Data records

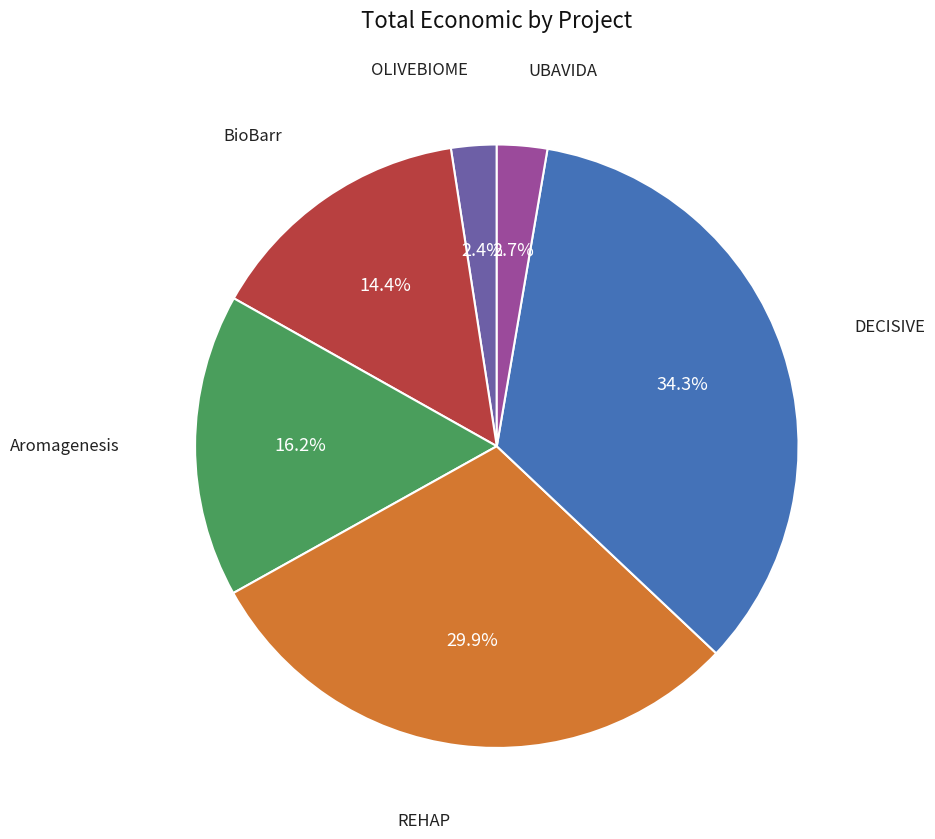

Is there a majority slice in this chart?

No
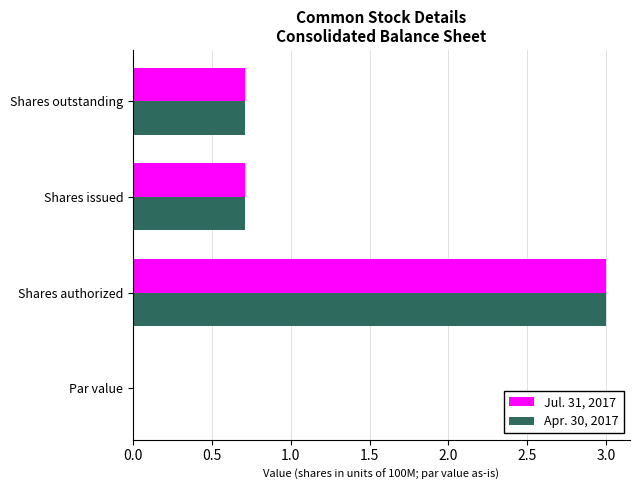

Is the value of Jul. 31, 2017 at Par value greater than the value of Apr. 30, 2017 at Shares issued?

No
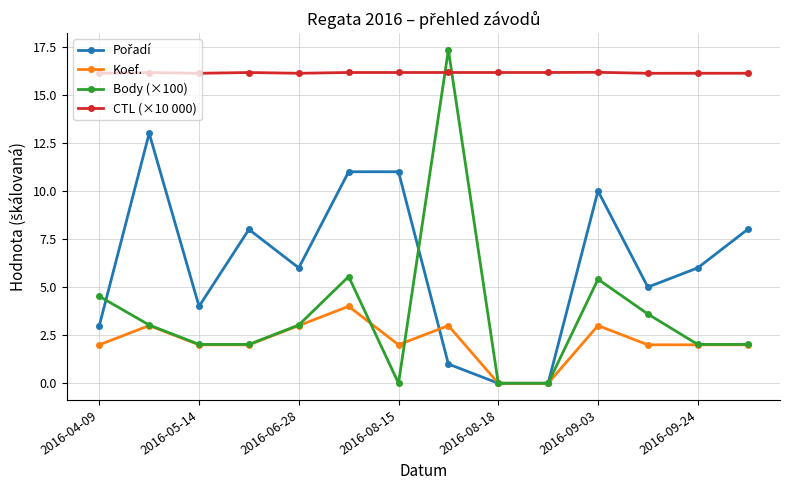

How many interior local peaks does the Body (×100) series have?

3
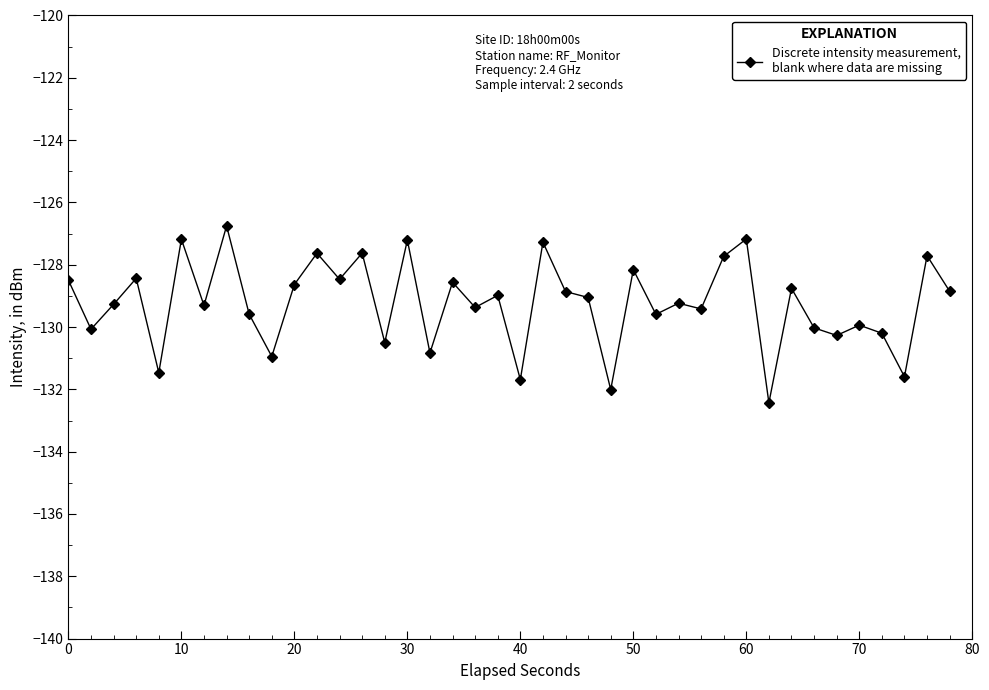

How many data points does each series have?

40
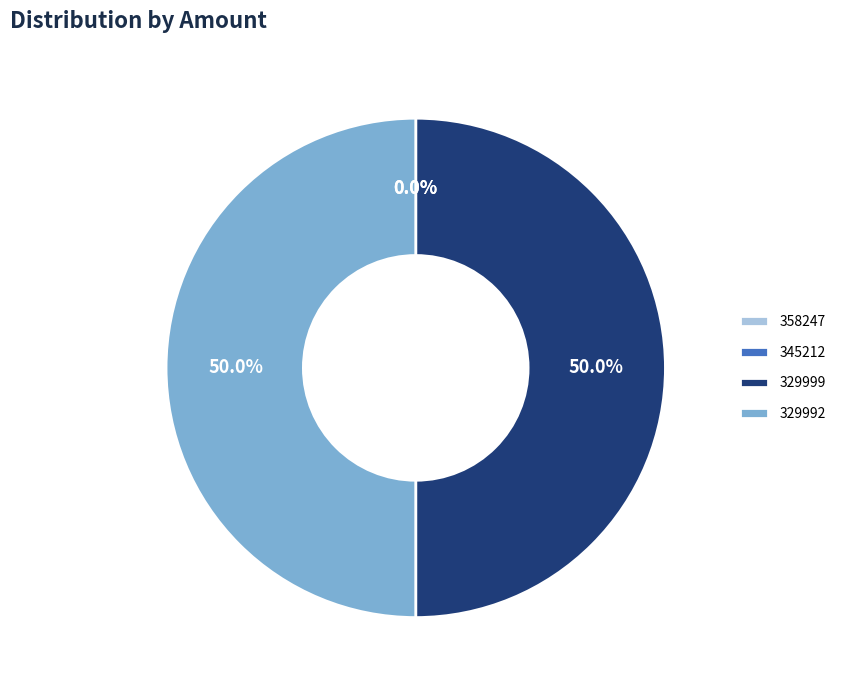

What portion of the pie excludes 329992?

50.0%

● **PROBLEM**
Reproduce the text of all the entries above word for word, leaving out the pictures.

● **REPLY**
Is there a majority slice in this chart?

No

Is the value of Jul. 31, 2017 at Par value greater than the value of Apr. 30, 2017 at Shares issued?

No

How many interior local peaks does the Body (×100) series have?

3

How many data points does each series have?

40

What portion of the pie excludes 329992?

50.0%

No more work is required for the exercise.